I agree it depends on where you live - the thing is, where I live, which is also a town with one of the top grammars in the country, the best comp is in a catchment that is for the most part privileged, and increasingly so now the primary is also Outstanding and the catchment for the comp more clearly defined by distance, as more and more families try to buy their way in. The premium on houses locally is big if they're in the catchment. The stats on free school meals (again!) show that low income families are very under-represented indeed. There is also an Outstanding primary a couple of miles away in a very deprived area, but that score's down to value-added. The kids leave at average attainment levels which is wonderful when their relative starting points are considered, but you couldn't call them privileged on that basis, no. And most of their best performing kids wouldn't make it into a grammar unless they had a leg-up, though I'd imagine they might well thrive.
The state/private divide is just too broad a brush for admissions.
I don't really know what the answer is, because if there were enough places for all kids able enough you'd end up with people like me sending them as the competitiveness would be less toxic, and then you'd end up with a two-tier system, with secondary moderns and grammars again. Which was hard as hell on late bloomers. And I don't think we'll ever be able to achieve universal excellence at primary level, at least without the kind of financial investment the Finnish government make. Which is not likely, politically.
Maybe old fashioned streaming, with more movement between the streams and the top streams very academic and pushed indeed, might be an answer, too? No idea how workable that is, or if it's even workable at all, but I'm reluctant to throw so many on the discard pile as not academic, QED, at 11.
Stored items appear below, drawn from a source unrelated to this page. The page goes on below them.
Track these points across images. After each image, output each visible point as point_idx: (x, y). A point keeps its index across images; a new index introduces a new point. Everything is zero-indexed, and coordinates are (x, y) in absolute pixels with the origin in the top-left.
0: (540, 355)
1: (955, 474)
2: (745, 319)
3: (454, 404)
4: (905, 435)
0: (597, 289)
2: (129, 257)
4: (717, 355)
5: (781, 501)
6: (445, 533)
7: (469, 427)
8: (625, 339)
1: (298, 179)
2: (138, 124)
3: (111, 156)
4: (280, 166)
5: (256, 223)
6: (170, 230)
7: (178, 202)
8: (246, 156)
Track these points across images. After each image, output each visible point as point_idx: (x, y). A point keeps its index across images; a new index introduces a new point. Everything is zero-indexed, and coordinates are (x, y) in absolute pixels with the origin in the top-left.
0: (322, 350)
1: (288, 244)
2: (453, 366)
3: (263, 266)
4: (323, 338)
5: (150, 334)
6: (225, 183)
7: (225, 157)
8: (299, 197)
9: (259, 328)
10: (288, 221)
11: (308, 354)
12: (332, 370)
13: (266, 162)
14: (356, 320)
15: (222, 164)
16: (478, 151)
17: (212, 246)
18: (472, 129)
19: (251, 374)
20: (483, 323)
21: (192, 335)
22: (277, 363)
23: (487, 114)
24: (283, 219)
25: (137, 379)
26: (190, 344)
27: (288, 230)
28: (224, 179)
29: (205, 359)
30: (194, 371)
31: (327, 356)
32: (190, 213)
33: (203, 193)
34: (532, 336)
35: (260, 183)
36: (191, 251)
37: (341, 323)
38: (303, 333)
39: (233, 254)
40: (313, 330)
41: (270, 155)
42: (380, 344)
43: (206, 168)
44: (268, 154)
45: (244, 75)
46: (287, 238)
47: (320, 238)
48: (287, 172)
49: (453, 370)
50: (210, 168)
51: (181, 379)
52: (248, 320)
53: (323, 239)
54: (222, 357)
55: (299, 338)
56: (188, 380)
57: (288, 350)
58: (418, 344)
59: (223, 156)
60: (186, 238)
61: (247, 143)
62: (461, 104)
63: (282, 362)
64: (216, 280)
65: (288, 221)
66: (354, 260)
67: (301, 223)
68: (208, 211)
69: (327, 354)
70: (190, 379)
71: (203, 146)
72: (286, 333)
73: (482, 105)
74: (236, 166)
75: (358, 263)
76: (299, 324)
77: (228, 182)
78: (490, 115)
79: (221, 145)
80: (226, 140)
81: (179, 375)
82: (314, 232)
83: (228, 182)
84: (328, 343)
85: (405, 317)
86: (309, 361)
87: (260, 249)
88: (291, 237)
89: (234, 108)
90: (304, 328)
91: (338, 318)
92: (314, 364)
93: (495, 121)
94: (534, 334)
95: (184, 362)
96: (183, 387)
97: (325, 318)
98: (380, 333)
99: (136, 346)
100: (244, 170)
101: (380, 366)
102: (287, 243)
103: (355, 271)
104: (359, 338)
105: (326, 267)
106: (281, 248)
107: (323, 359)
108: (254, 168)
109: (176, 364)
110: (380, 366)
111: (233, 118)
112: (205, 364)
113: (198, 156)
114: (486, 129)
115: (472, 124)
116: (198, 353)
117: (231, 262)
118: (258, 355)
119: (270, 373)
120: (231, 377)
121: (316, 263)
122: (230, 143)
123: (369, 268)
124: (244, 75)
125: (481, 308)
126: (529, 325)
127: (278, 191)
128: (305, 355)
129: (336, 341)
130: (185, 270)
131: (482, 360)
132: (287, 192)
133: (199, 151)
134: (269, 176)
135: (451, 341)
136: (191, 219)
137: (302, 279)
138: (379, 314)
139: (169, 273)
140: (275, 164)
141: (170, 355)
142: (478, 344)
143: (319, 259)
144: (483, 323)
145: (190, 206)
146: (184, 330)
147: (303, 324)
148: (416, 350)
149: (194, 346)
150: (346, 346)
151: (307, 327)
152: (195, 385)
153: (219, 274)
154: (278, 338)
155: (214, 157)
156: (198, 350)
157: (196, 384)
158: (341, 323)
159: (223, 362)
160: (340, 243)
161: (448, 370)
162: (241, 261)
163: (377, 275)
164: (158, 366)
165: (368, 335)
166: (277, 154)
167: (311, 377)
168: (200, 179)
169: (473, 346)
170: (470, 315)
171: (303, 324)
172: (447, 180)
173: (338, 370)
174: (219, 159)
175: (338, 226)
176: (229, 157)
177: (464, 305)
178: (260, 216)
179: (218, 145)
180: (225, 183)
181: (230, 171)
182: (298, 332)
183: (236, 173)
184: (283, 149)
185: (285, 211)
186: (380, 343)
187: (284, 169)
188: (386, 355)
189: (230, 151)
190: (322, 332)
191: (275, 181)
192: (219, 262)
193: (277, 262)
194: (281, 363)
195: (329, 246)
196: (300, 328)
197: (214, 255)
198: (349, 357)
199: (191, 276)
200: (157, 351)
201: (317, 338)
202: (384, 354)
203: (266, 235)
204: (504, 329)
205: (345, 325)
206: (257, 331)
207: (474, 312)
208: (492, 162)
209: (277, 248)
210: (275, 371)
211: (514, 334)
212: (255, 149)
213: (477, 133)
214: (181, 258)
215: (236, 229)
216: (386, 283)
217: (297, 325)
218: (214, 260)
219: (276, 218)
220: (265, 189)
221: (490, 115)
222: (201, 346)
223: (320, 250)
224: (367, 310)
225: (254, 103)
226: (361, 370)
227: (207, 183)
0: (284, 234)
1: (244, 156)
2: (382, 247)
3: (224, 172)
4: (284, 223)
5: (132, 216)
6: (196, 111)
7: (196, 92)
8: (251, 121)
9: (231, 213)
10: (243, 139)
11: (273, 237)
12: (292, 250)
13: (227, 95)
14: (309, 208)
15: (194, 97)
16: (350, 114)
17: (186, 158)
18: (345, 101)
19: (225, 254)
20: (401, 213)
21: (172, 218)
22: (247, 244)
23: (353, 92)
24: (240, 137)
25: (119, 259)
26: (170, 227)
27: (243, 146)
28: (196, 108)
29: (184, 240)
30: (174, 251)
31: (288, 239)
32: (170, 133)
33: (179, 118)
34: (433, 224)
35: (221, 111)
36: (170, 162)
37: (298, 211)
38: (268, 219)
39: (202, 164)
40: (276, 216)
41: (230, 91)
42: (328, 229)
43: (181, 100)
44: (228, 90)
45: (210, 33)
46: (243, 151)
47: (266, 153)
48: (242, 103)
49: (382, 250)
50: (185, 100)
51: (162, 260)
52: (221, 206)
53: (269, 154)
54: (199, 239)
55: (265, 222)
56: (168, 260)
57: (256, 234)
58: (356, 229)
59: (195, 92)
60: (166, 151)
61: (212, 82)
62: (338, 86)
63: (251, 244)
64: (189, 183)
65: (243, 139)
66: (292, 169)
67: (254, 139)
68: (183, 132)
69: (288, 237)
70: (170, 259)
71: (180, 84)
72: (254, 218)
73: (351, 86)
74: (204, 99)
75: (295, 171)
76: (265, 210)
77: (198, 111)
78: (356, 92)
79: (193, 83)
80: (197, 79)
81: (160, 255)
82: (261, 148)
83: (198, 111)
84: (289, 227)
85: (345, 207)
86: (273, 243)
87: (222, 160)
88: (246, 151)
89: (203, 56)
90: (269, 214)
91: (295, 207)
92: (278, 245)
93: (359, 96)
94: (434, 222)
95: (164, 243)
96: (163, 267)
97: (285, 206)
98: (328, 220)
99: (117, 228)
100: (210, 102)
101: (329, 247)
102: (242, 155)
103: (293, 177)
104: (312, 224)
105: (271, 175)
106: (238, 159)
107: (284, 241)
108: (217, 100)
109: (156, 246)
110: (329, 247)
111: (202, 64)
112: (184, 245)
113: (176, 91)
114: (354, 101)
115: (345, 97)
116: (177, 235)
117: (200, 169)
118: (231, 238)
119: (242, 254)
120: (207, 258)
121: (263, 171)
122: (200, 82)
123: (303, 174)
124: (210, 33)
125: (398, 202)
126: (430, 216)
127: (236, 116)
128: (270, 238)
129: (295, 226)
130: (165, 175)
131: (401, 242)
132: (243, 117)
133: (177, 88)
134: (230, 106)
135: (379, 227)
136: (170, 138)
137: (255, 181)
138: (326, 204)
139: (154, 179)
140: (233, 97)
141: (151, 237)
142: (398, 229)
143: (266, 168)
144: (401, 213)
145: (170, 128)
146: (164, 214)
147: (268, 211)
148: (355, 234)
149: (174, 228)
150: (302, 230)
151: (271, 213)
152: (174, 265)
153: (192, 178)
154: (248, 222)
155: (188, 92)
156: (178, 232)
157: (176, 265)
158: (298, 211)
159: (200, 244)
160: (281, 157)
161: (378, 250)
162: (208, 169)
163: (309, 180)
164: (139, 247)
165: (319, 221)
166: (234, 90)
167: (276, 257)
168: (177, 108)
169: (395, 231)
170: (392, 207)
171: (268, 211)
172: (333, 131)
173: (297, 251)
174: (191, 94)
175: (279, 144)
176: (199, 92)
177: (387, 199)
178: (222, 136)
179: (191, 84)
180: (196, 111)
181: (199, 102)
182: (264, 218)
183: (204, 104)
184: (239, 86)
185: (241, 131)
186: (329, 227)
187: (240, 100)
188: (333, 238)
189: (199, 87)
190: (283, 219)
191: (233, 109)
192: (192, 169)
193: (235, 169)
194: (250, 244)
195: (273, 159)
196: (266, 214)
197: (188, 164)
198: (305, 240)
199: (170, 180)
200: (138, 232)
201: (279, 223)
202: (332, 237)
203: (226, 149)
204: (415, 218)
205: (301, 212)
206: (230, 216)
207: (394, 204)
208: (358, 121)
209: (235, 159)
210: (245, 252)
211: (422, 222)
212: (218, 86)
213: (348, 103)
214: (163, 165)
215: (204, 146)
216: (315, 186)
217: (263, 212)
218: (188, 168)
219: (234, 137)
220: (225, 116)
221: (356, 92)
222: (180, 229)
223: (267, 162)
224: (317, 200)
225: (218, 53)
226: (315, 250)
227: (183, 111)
My DH is the working class immigrant result of a grammar school, incidentally. Neither parent is that academic, and they certainly aren't privileged at all. But the coaching culture didn't really exist to the same extent when he applied, and his grammar was a lot less competitive than ours because it isn't in a hugely affluent London borough. The results were still stellar, though. Maybe the question should be, why are we not offering that level of education to all our kids, instead of quarreling about a tiny pie available to the lucky few? Aaaaand then we're back at the Finland/taxation point.